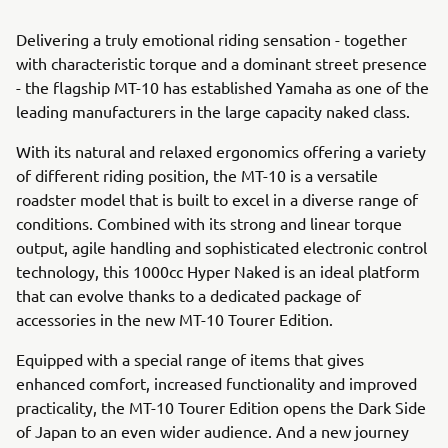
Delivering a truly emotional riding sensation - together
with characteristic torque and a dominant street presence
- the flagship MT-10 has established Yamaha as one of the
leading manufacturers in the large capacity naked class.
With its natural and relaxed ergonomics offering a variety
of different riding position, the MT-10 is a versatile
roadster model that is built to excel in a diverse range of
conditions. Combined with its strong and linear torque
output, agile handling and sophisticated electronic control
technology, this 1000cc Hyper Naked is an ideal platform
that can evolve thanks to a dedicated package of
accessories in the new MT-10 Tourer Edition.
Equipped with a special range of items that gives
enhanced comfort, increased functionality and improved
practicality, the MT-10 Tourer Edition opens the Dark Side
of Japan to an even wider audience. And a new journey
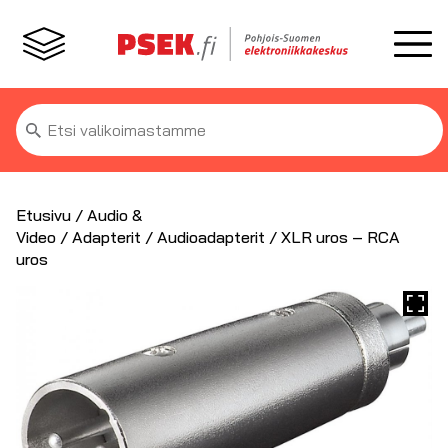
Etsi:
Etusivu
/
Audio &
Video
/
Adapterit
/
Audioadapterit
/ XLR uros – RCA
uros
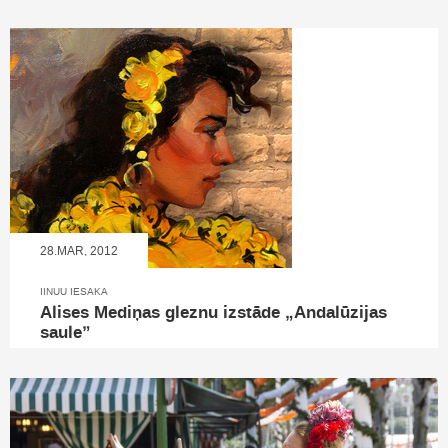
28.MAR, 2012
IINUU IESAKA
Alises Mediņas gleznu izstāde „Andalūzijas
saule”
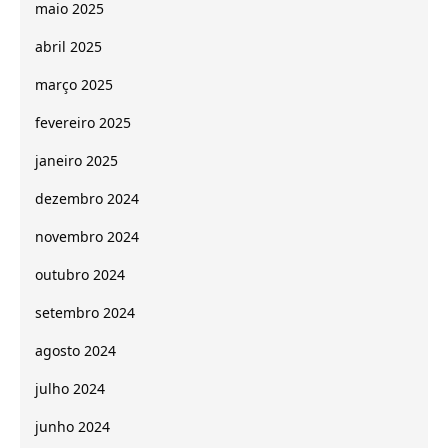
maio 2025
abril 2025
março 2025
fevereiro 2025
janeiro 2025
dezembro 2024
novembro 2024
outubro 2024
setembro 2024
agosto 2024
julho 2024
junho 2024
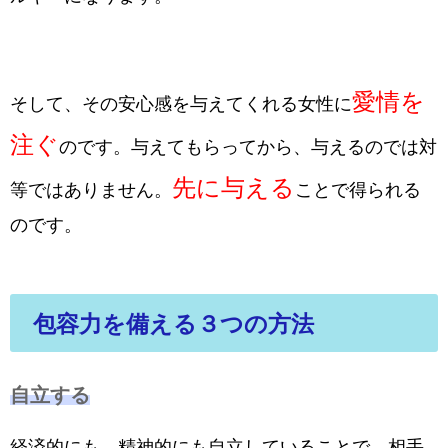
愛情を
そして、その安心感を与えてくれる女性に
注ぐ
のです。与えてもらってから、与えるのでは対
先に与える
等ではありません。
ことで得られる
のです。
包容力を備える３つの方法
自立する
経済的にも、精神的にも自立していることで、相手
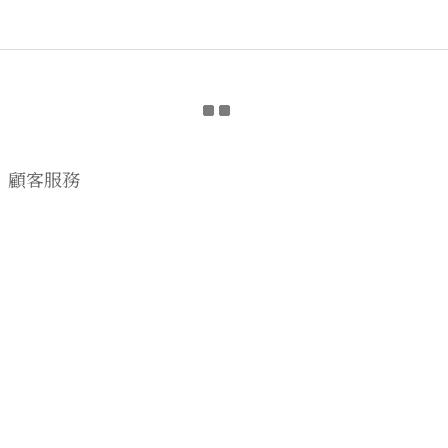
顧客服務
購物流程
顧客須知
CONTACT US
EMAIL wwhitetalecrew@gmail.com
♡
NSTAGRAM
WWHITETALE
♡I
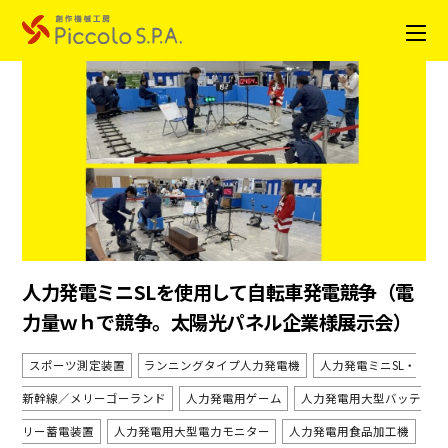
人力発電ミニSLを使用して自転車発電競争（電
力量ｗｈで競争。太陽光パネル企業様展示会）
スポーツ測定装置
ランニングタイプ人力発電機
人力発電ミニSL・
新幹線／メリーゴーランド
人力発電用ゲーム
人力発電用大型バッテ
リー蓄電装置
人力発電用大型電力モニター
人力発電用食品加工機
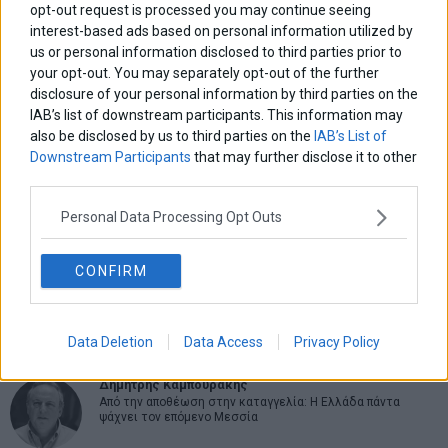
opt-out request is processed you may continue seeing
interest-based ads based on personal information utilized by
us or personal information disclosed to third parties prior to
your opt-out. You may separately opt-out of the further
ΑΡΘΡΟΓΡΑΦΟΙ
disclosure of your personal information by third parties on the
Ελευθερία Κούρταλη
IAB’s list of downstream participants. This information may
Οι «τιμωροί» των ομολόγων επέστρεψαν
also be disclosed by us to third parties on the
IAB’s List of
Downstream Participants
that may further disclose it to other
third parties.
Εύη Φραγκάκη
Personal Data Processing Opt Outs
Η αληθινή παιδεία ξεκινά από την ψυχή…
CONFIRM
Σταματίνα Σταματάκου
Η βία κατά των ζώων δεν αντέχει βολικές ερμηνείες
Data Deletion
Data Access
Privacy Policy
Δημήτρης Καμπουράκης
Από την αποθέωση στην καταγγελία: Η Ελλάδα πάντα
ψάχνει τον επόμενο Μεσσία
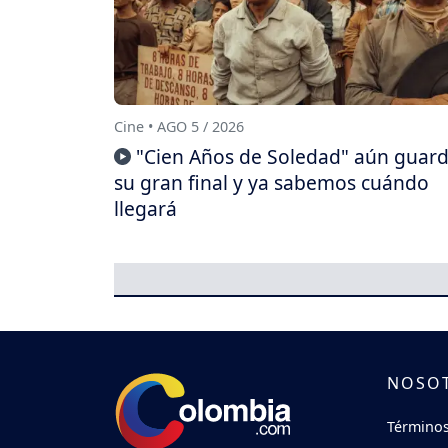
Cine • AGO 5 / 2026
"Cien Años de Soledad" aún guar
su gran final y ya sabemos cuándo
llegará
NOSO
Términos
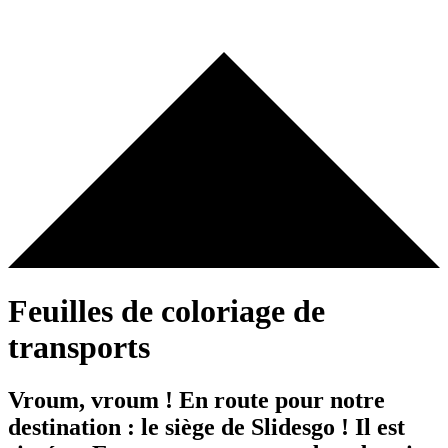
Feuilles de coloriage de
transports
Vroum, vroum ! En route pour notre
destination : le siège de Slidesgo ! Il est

• **The problem**
Within the entries, find all lines that contain "Data" and copy each one.

• **Response below**
Personal Data Processing Opt Outs
Data Deletion
Data Access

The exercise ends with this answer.